Good luck to you, I understand some can be difficult!


----------



## NYEric (Nov 2, 2007)

Wow, good stuff. Where are you from and who is the vendor?


----------



## Paul (Nov 2, 2007)

NYEric said:


> Wow, good stuff. Where are you from and who is the vendor?



I bought them in Germany (I'm French), to Nebojscha Popow. He is a good Paph grower and producer, his plants are always very healthy!


----------



## NYEric (Nov 2, 2007)

Ah, my friend Boscha. Yes he has some very interesting stuff. I wish I could get to Germany to visit soon. Maybe if the U.S. Dollar rises above equivilency w/ the Eschruto!


----------



## Paul (Nov 2, 2007)

Well it's true that € is very expensive now (interesting for me to buy your plants), but Popow's plants are not very expensive compared to US sources for some plants... Maybe just difficult to get some CITES to export to USA


----------



## WolfDog1 (C. Williams) (Nov 2, 2007)

Maybe he'll come to the 19 WOC and I can get some from him there. 
What a nice collection there. 
WOW!

Craig


----------



## Corbin (Nov 2, 2007)

great haul!

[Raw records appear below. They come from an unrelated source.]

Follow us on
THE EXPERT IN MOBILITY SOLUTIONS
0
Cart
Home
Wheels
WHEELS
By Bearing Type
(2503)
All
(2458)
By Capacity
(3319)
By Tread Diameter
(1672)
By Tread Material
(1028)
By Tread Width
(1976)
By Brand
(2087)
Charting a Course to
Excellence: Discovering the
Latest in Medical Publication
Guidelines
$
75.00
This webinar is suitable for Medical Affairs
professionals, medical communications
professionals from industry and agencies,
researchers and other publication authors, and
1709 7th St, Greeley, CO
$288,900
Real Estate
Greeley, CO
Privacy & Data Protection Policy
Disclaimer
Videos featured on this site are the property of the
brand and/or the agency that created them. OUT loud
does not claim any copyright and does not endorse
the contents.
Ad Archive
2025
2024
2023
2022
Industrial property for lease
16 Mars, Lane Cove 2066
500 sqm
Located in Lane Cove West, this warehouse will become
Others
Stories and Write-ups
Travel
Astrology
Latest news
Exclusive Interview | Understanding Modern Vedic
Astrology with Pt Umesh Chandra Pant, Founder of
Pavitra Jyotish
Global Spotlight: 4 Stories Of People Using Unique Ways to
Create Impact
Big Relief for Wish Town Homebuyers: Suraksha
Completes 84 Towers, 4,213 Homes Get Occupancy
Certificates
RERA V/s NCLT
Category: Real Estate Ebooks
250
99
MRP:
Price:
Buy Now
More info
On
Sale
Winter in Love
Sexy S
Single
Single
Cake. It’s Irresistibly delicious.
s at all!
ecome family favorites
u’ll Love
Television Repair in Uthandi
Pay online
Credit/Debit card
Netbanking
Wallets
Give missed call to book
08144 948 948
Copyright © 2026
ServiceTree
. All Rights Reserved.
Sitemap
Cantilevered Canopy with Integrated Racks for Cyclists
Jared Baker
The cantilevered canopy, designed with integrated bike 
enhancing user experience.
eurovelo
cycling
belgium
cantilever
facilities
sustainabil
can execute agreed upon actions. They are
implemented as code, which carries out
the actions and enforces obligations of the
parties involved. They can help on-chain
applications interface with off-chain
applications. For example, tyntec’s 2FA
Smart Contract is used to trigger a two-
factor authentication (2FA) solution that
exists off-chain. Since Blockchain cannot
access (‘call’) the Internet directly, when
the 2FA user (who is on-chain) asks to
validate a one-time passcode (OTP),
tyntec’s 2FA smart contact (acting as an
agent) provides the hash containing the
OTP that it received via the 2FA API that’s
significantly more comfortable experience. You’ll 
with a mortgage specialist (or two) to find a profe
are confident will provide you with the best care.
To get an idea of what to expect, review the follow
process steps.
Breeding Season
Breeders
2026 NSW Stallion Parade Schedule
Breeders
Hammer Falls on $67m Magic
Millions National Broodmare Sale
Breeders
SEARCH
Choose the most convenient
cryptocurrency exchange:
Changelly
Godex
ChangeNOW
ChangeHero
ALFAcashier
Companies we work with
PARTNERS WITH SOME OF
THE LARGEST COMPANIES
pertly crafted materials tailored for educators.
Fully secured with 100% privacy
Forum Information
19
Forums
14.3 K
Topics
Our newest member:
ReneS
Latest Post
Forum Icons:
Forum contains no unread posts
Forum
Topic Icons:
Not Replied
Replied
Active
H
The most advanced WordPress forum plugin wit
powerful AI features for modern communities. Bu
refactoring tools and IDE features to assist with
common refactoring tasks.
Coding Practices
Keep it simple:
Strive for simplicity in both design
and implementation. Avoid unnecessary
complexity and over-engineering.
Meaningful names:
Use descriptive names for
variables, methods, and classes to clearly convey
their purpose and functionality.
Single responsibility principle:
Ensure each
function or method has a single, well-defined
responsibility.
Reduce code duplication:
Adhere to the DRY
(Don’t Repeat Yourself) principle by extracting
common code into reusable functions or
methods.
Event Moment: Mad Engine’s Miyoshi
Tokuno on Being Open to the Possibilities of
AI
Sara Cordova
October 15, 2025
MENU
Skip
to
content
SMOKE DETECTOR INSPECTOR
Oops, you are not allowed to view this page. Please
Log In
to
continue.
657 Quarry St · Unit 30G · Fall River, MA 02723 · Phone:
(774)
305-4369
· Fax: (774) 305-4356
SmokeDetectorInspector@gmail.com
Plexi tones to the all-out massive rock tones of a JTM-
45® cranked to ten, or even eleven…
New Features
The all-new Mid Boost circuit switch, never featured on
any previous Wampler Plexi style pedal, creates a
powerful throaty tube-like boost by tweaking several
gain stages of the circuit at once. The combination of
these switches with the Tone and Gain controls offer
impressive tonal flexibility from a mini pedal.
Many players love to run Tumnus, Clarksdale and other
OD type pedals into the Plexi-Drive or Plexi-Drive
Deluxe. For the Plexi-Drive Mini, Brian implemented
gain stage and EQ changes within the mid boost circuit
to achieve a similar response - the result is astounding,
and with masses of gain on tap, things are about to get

I am going to show my wife and maybe I'll get a bigger birthday


----------



## Marco (Nov 3, 2007)

happy early birthday!!! good haul you got there


----------



## jay (Nov 3, 2007)

What an amazing birthday! :clap: :drool:

I think I am most intrigued by the Paph. lowii var. album. I did not know such a thing existed. I have been trying to do searches to see a picture of the flower but have come up empty handed. Does anyone have a picture?

The only thing I could find was a flask of Paph. lowii 'Albino Beauty' CHM/AOS x self for $700, but they did not have a picture either.

Jay


----------



## biothanasis (Nov 6, 2007)

Hello all,

Paul, could you please send me the site address of the Popow's plants if there is any? How can I find it? Where could I look the list/catalogue? Thank you in advance, anyway...

regards, Thanasis


----------